One Texas Night - By Jodi Thomas Page 0,75

sentenced to six years of hard labor.

The first few months had been hell. Then the warden’s wife, Mrs. Peters, noticed him and demanded he be assigned to help her. She was six feet tall and as hard as nails, but she was a Quaker on a mission. She ran a school that forced education on every child she managed to catch and draw into her one-room school.

Michael cleaned the schoolroom, built the fires, and stayed with her all day doing whatever chore she yelled for him to do. At night he helped the cook wash up after supper before a guard came to put his chains back on and take him to the huge bay where prisoners slept. When it got warm enough that first spring, he took off his ragged coat to chop wood. Mrs. Peters noticed bruises on his arms and knew he’d been mistreated at night in the cell block. She demanded he be allowed to sleep in the school, and she wasn’t a woman even the warden would cross.

With regular meals and a place where he could sleep without fear, Michael began to grow. The animal he’d almost become calmed. In three years he’d read all the books she had and practiced math until he was faster than her with figures. Mrs. Peters never told him so, but he guessed she was proud of what she’d done. Every month she managed to find more books for him to read and she always insisted on calling him Michael, never Mickey or Mike, like his uncles had.

When he was released at eighteen, she gave him the only clothes he’d ever had that weren’t hand-me-downs and said she saw great things in his future.

Mrs. Peters told him many times that he was a child never to be loved, but he could manage to be useful if he worked hard. Only, in the two years since he’d seen her, he hadn’t managed to be that to anyone. If this crazy bride needed him, he’d do what he could, if for no other reason than to prove Mrs. Peters right.

The Quaker had been wrong about the great things in his future. With men drifting into Texas looking for work by the hundreds, there were no jobs, and even if there had been, no one wanted to hire an ex-con. Michael’s years in prison left him unskilled for most manual jobs and the few he got drove him insane with boredom. Finally, he drifted back to the only family he’d ever known. His three uncles.

The three hadn’t changed much, but Michael had.
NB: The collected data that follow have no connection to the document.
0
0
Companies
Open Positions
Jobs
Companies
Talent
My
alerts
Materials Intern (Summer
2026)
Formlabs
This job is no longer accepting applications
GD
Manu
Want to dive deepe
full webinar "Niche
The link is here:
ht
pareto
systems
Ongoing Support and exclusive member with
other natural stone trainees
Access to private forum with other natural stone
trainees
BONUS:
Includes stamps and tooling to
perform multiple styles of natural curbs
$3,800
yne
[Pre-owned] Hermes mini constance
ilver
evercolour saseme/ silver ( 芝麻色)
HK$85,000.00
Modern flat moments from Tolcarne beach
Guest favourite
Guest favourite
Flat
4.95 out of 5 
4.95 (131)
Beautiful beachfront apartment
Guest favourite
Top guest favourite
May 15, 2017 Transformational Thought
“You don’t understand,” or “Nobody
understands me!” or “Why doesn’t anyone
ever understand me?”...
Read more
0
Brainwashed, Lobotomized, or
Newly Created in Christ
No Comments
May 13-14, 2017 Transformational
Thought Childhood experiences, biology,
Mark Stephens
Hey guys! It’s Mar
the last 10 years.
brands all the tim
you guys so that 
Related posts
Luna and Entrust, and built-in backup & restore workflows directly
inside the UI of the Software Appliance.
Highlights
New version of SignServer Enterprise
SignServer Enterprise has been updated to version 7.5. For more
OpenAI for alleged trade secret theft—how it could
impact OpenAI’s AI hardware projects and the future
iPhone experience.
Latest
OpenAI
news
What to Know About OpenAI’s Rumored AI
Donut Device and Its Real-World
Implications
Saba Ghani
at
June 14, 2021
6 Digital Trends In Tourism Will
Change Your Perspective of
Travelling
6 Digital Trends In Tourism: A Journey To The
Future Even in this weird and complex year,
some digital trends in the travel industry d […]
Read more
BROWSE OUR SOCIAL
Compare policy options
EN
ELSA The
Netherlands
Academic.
He saw them for what they were, bumbling idiots who loved him simply because he was kin to them.

Uncle Abe couldn’t count past seven but liked to cook any meat the others shot or stole.

Uncle Moses followed what he called his laws and believed everything bad that happened in his life was somehow caused by him not adhering to his rules. Of course, the laws included reversing his socks every morning so they’d never wear out and eating all his meals with the same spoon.

Uncle Joseph was the true thief in the family. He stole everything he found not tied down. He even stole from his brothers. They’d long ago given up on trying to talk him out of his habit and now just looked for whatever was missing among his things.

Michael thought he could keep them out of trouble. In the months he’d been back he’d made them clean their shack and clear the plot behind the house for a garden. Then, they convinced him to come along on this one robbery. The people were so rich, they wouldn’t notice a few things missing.

Michael’s plan was to ride along in case they got in over their heads. He’d thought to hide away in the church for an hour while they wandered around the sleeping ranch collecting all they could carry. Once they made it off the ranch, the uncles would fall asleep and he’d take back their loot.

Even his robbery of the bride had been only a trick. He knew he wouldn’t leave with the jewelry. He’d thought she heard him enter and was about to scream when she leaned against the window.

Great job he’d done, Michael thought. Unless he could think of something before the crazy bride got back, he’d be swinging with them from the nearest tree come dawn. She was probably running for help now and laughing that he’d agreed to wait.